→ **WHAT THE EXERCISE ASKS**
Provide nothing except how many lines of the data contain the word "where".

→ **SUPPLIED RECORDS**
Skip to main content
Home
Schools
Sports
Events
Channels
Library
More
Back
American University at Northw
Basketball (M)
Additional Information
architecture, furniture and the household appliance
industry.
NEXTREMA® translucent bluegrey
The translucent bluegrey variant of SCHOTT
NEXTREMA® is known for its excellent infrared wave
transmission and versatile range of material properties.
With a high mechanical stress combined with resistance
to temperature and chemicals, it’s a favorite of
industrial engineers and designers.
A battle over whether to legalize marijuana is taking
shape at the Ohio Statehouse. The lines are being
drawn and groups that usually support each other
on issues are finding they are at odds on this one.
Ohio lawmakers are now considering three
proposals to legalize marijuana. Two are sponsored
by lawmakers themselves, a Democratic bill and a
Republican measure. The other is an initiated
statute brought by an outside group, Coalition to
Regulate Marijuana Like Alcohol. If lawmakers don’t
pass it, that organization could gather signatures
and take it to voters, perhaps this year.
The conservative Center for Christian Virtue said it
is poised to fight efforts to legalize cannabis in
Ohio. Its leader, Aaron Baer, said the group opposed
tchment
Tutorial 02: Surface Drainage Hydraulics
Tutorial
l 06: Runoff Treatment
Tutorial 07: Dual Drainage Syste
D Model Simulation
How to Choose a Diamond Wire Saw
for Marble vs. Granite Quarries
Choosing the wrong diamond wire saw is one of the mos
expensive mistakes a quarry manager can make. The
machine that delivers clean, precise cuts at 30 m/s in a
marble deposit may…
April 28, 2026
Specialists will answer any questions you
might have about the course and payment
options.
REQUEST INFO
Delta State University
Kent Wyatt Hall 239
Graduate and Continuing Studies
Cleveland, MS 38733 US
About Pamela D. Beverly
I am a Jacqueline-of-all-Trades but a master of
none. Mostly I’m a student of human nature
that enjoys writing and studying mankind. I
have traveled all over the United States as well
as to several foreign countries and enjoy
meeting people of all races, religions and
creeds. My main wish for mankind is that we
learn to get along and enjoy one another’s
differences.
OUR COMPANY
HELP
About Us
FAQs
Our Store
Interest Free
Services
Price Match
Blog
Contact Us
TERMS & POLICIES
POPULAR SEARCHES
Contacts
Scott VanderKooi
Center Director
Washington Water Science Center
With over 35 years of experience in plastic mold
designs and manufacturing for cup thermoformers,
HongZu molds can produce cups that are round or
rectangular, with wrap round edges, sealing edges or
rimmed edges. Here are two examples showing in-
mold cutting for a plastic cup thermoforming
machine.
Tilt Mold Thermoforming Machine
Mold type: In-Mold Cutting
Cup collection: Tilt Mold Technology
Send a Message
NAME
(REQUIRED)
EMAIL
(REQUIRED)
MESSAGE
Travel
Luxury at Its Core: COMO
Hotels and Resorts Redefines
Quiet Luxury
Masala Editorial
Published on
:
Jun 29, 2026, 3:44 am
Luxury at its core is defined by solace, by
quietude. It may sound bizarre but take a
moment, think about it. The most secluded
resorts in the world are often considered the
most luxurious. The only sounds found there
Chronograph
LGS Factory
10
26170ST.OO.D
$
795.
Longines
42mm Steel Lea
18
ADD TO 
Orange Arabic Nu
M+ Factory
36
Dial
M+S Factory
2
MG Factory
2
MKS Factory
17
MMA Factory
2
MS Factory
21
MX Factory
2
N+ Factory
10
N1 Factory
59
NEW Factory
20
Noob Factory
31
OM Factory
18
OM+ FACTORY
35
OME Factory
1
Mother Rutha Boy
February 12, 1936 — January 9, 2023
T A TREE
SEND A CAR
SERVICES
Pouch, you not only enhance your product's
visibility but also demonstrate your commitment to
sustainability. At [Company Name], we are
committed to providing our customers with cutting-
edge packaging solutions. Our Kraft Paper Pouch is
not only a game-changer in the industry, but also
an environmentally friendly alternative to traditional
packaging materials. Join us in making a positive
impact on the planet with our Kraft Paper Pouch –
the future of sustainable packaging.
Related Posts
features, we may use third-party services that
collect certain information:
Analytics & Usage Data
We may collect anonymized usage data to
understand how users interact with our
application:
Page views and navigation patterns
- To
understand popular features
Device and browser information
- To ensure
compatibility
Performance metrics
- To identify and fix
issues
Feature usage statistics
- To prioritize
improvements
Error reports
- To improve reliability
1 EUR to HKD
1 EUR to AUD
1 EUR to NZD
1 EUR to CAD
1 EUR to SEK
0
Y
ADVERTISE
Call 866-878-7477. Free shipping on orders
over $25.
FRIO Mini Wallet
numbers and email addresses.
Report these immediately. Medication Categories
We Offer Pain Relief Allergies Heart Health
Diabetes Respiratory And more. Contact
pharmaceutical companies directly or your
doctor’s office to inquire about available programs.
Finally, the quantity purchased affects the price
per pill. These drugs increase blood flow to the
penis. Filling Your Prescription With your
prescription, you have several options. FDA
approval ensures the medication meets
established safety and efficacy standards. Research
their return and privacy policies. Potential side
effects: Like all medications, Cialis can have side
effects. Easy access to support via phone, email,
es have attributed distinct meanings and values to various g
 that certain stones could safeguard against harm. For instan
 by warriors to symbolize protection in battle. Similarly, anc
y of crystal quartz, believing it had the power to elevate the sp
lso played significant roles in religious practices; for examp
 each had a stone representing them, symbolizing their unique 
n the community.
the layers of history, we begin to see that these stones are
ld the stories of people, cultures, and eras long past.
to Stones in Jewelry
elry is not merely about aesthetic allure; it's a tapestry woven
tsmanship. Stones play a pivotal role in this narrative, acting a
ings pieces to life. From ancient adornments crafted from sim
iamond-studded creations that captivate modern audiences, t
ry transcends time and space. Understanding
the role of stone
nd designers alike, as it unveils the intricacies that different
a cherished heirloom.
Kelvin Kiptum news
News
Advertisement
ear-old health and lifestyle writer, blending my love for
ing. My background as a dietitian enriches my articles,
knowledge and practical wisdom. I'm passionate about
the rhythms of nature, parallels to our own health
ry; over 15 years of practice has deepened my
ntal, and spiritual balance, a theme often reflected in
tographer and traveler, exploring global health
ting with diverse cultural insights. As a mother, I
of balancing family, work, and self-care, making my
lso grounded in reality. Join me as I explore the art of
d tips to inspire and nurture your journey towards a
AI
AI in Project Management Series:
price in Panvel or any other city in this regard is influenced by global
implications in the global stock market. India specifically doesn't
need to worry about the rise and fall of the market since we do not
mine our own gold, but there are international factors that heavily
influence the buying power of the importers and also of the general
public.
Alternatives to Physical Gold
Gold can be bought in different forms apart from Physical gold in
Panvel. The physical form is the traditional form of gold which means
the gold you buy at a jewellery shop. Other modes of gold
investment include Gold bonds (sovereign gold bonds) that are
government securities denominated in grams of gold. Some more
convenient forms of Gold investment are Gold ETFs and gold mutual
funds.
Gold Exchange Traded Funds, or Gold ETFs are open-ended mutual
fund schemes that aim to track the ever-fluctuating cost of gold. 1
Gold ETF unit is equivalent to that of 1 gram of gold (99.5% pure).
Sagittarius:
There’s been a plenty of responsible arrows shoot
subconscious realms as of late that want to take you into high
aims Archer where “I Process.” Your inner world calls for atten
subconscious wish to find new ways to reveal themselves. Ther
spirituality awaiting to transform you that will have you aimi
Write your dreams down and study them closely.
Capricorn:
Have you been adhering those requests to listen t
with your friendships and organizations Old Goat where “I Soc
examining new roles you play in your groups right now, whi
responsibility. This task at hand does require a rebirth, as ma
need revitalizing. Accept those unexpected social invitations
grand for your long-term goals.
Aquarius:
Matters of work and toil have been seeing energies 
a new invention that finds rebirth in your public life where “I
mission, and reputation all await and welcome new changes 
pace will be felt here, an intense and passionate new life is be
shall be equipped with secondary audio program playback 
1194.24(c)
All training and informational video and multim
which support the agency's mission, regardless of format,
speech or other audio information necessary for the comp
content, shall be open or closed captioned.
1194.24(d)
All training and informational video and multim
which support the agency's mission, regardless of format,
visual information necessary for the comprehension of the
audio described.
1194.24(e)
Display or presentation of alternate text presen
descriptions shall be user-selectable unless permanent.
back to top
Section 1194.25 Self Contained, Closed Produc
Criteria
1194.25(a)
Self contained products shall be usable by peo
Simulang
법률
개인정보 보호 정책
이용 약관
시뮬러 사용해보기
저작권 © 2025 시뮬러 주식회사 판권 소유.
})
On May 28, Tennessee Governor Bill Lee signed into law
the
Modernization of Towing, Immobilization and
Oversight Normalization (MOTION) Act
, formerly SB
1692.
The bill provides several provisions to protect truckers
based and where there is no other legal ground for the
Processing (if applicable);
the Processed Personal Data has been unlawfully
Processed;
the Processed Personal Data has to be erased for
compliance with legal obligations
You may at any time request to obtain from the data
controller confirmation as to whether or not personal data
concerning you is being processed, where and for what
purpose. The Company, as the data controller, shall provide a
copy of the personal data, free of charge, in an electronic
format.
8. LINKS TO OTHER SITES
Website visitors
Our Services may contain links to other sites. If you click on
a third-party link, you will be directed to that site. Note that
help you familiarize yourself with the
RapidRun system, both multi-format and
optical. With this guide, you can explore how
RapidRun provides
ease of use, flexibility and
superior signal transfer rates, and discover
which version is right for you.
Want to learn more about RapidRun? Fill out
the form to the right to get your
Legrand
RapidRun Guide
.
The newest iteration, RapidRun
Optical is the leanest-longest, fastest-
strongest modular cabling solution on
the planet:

→ **WRITTEN REPLY**
5